The agency will specifically offer abortions in cases of rape or incest, or when the life of the mother is at risk.
“This is a patient safety decision,” Veterans Affairs Secretary Denis McDonough said in a statement. “Pregnant Veterans and VA beneficiaries deserve to have access to world-class reproductive care when they need it most. That’s what our nation owes them, and that’s what we at VA will deliver.”
The agency said that it is "taking steps to guarantee Veterans and other VA beneficiaries abortion-related care anywhere in the country," regardless of state restrictions, and the same goes for VA employees who are providing abortion care while "working within the scope of their federal employment."
In a statement, the agency said that "access to medically necessary abortions is essential for preserving the life and health of Veterans and VA beneficiaries," citing adverse health risks like death and future fertility issues if access to abortion care is restricted, and that veterans are at "greater risk of experiencing pregnancy-related complications" due to increased rates of chronic health conditions.
"Therefore, to protect the life and health of pregnant Veterans and eligible beneficiaries, VA determined that it was necessary to provide access to abortion counseling and — in some cases — abortions," the agency said.
What constitutes a life-threatening condition will be determined on a case-by-case basis between veterans and beneficiaries and their VA health professionals, while self-reporting rape or incest "will constitute sufficient evidence," the agency said.
The new policy will go into effect once the rule has been finalized. It will likely face court challenges.
Roughly a dozen states, including Texas, Kentucky and Oklahoma have laws in place that have banned abortion entirely since Roe was overturned in June, with states like Florida, Ohio and Georgia now having near-total bans on abortion services. Several of those states have major VA medical centers as well.

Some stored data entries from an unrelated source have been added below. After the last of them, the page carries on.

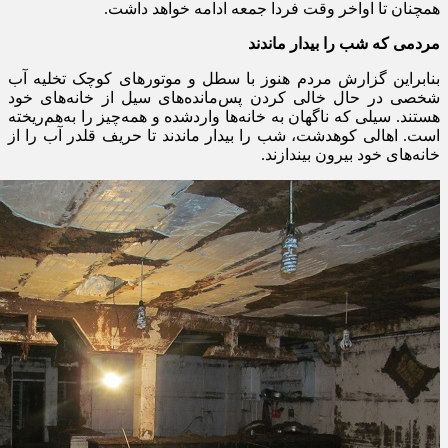
همچنان تا اواخر وقت فردا جمعه ادامه خواهد داشت
.
مردمی که شب را بیدار ماندند
بنابراین گزارش مردم هنوز با سطل و موتورهای کوچک تخلیه آب
شخصی در حال خالی کردن پس‌مانده‌های سیل از خانه‌های خود
هستند. سیلی که ناگهان به خانه‌ها واردشده و همه‌چیز را به‌هم‌ریخته
است. اهالی کوهدشت، شب را بیدار ماندند تا حریف قلدر آب را از
خانه‌های خود بیرون بیندازند
.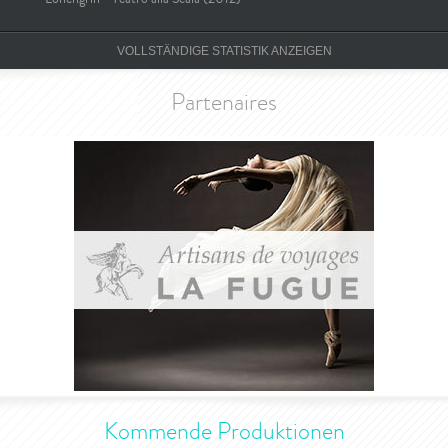
VOLLSTÄNDIGE STATISTIK ANZEIGEN
Partenaires
Kommende Produktionen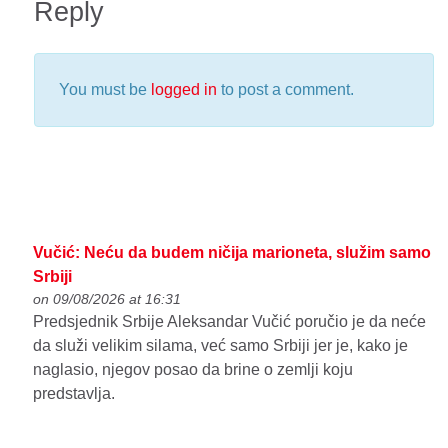
Reply
You must be
logged in
to post a comment.
Vučić: Neću da budem ničija marioneta, služim samo
Srbiji
on 09/08/2026 at 16:31
Predsjednik Srbije Aleksandar Vučić poručio je da neće
da služi velikim silama, već samo Srbiji jer je, kako je
naglasio, njegov posao da brine o zemlji koju
predstavlja.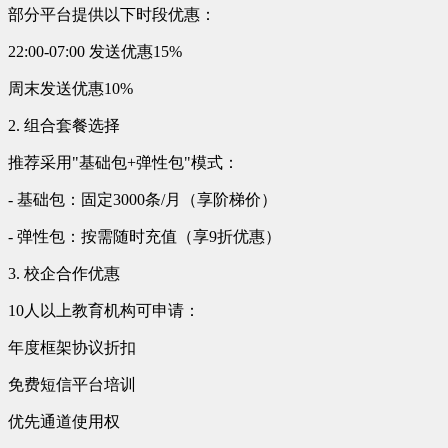
部分平台提供以下时段优惠：
22:00-07:00 发送优惠15%
周末发送优惠10%
2. 组合套餐选择
推荐采用"基础包+弹性包"模式：
- 基础包：固定3000条/月（享阶梯价）
- 弹性包：按需随时充值（享9折优惠）
3. 校企合作优惠
10人以上教育机构可申请：
年度框架协议折扣
免费短信平台培训
优先通道使用权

More than two-dozen Senate Democrats – including Hawaii Sen. Mazie Hirono, New York Sen. Kirsten Gillibrand, Massachusetts Sens. Elizabeth Warren and Ed Markey, and California Sens. Alex Padilla and Dianne Feinstein – sent a letter to Secretary McDonough in July urging him "to allow veterans and eligible dependents to receive abortions and all abortion-related services."
"In FY 2020, approximately 550,000 women veterans used VA health care, and over 400,000 dependents and survivors accessed care through the [Civilian Health and Medical Program of the Department of Veteran's Affairs] program," they wrote. "The VA must do everything in its power to provide critical reproductive care to veterans and their dependents across the country."